Foraging Events and Feasts in the West
Collect your next meal outside at one of these foraging events.
Feeling a little feral? Nutritious and tasty wild edibles flourish year-round in the West. Local experts can teach you about winter's bounty at these foraging events, workshops, and feasts.
- Cattails, the graceful wetland plants so easily recognizable by their fuzzy spikes, have surprisingly edible components, including delicious shoots and roots that can be turned into flour. Consider their marshy territory, watch cooking demos, and make crafts with cattails at a class in Portland, part of the monthly Rewilding Free Skills Series.
- Create herbal remedies at an herbal medicine class at the California School of Herbal Studies in Forestville, California. The courses center on garden lectures, and harvesting plants and turning them into medicines in the lab.
- Mushroom festivals sprout up in late fall. The annual Wild Mushroom Show in Bellevue, Washington, displays more than 200 varieties.
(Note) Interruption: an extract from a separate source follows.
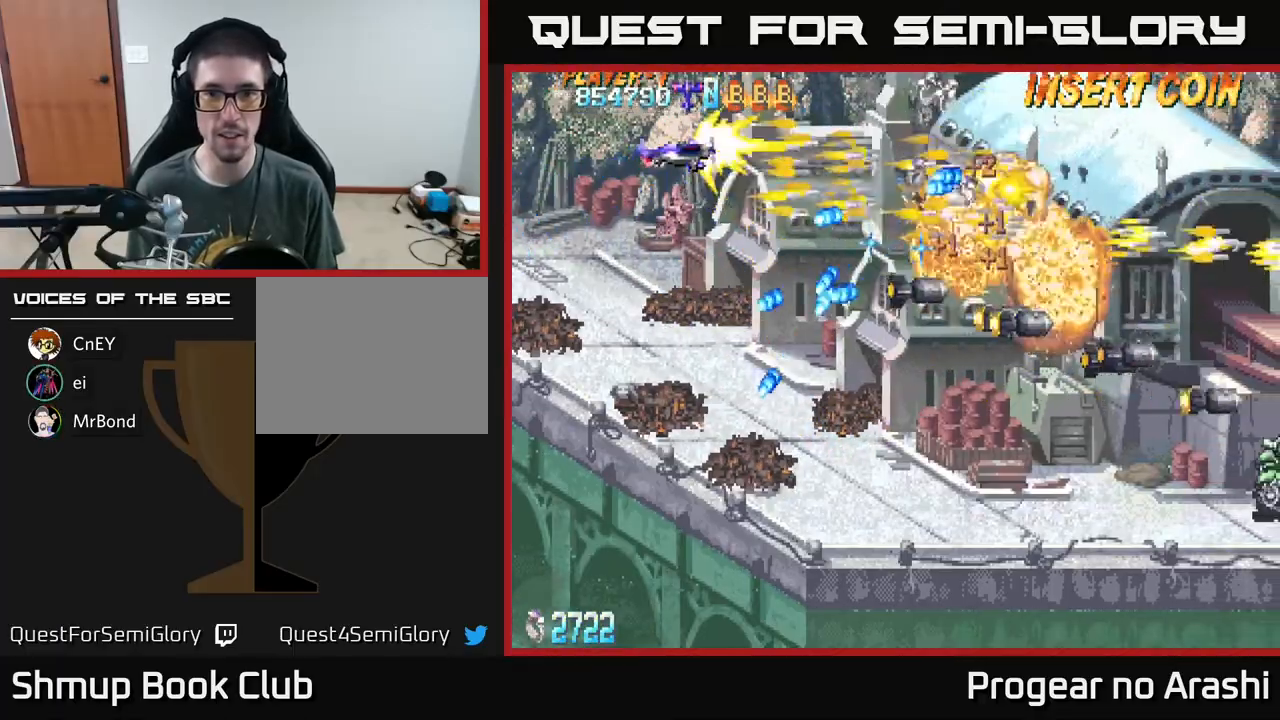
{"buttons": ["X", "DPAD_DOWN"], "left_stick": "center", "events": [[250, "DPAD_RIGHT", "down"], [300, "DPAD_UP", "up"], [433, "DPAD_DOWN", "down"], [433, "DPAD_RIGHT", "up"]]}
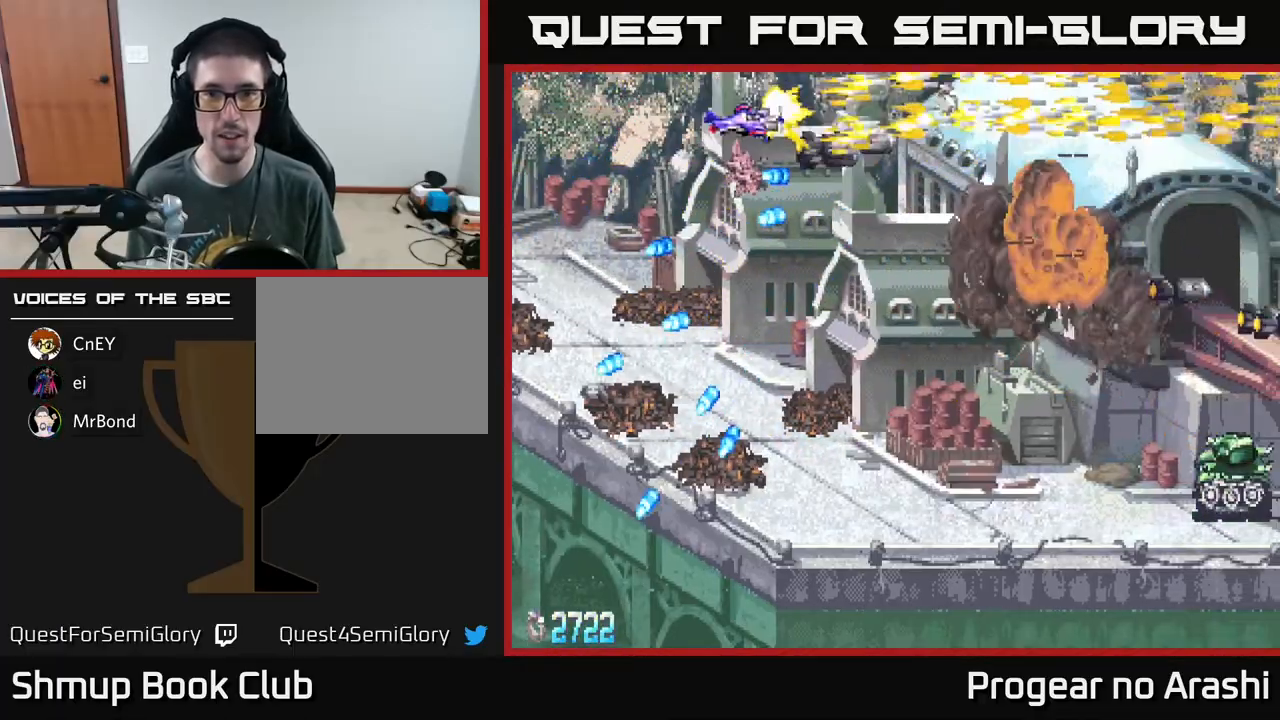
{"buttons": ["X", "DPAD_DOWN", "DPAD_RIGHT"], "left_stick": "center", "events": [[50, "DPAD_DOWN", "up"], [100, "DPAD_UP", "down"], [200, "DPAD_LEFT", "down"], [233, "DPAD_LEFT", "up"], [283, "DPAD_UP", "up"], [317, "DPAD_RIGHT", "down"], [333, "DPAD_DOWN", "down"], [350, "DPAD_RIGHT", "up"], [417, "DPAD_RIGHT", "down"]]}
The fest, one of the largest in the country, also hosts programs that teach identification, how to tell poison look-alikes from edibles, and more about the fungus among us.
- For more mycological fun, attend the Fungus Fair amid the salt-brushed forests and blustery bluffs of California’s Point Reyes National Seashore. Excursions and talks offered by the seashore’s Field Institute delight enthusiasts of wild mushrooms.
- Truffles, anyone? Discover the gourmet treats hidden in their fragile forest ecosystem by sight and smell, learn about sustainable harvesting, and investigate some of the hundreds of truffle varieties that grow in southern Oregon. The experts at the Siskiyou Field Institute in Selma, Oregon, host an exploration course.
- Food researcher Pascal Baudar takes students out on monthly excursions to learn about primitive beers. In one of his most popular Urban Outdoor Skills classes, the group collects mugwort, horehound, and other aromatics near Los Angeles, then Baudar demonstrates how to brew wild-fermented beer with them.